__Selected extract__:

----

Class RegexpQueryHandler

  • All Implemented Interfaces:
    CustomQueryHandler

    public class RegexpQueryHandler
    extends Object
    implements CustomQueryHandler
    A query handler implementation that matches Regexp queries by indexing regex terms by their longest static substring, and generates ngrams from Document tokens to match them.

    This implementation will filter out more wildcard queries than TermFilteredPresearcher, at the expense of longer document build times. Which one is more performant will depend on the type and number of queries registered in the Monitor, and the size of documents to be monitored. Profiling is recommended.

----

__Extracted material__:
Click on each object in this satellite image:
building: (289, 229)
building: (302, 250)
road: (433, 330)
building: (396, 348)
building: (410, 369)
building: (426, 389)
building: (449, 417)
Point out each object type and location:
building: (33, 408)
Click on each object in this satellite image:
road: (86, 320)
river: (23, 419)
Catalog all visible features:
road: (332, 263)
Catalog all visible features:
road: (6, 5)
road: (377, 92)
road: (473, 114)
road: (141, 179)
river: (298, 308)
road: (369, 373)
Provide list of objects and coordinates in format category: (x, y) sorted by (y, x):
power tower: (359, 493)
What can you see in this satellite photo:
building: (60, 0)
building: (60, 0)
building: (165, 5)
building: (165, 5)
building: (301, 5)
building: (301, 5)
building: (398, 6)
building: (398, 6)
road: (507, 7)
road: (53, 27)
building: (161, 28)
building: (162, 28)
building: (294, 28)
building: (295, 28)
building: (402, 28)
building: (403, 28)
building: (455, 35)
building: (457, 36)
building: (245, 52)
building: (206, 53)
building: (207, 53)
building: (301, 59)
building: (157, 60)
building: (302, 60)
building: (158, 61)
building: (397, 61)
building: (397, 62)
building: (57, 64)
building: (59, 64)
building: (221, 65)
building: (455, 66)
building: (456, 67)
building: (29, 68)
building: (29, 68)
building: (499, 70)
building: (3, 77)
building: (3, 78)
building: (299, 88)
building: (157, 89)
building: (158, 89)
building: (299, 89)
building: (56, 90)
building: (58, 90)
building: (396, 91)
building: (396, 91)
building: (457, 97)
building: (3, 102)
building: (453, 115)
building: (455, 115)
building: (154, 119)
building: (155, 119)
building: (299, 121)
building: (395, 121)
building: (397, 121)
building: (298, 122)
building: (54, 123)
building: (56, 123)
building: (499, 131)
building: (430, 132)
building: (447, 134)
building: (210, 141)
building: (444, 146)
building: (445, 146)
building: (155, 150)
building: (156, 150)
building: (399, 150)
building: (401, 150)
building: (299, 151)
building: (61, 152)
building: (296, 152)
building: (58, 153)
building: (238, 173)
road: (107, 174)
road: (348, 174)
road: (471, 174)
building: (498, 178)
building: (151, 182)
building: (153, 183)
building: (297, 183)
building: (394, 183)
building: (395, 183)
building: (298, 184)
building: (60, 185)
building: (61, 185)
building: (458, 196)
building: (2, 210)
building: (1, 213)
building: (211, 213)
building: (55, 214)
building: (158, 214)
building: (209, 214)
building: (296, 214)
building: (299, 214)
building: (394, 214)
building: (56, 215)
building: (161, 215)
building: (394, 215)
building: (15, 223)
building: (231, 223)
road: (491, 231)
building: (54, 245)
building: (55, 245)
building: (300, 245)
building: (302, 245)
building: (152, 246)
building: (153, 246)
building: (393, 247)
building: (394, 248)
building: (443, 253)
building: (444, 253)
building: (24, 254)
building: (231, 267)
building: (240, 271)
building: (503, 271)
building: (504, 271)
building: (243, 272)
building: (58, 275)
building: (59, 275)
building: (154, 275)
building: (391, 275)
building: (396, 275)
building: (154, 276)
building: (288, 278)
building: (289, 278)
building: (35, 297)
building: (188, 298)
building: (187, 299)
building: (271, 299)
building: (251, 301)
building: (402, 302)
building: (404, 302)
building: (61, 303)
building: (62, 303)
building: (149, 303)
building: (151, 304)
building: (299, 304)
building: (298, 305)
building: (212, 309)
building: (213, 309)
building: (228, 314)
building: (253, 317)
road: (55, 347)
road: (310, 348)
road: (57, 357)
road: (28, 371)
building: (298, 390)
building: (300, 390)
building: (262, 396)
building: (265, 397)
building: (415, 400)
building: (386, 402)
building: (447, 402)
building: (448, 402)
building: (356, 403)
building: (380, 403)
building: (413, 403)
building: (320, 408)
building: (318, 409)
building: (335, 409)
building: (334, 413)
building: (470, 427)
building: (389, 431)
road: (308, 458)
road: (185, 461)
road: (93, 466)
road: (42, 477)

----

__Work instructions__:
A) Reproduce verbatim the passage of the RegexpQueryHandler documentation starting with "public class RegexpQueryHandler" and going on through "Profiling is recommended.".
B) According to the RegexpQueryHandler documentation, what factors determine whether this class or TermFilteredPresearcher performs better? List them.
The rows above have no connection to the RegexpQueryHandler documentation.

__Full solutions__:
A)
public class RegexpQueryHandler
    extends Object
    implements CustomQueryHandler
    A query handler implementation that matches Regexp queries by indexing regex terms by their longest static substring, and generates ngrams from Document tokens to match them.

    This implementation will filter out more wildcard queries than TermFilteredPresearcher, at the expense of longer document build times. Which one is more performant will depend on the type and number of queries registered in the Monitor, and the size of documents to be monitored. Profiling is recommended.

B)
- The type of queries registered in the Monitor
- The number of queries registered in the Monitor
- The size of the documents to be monitored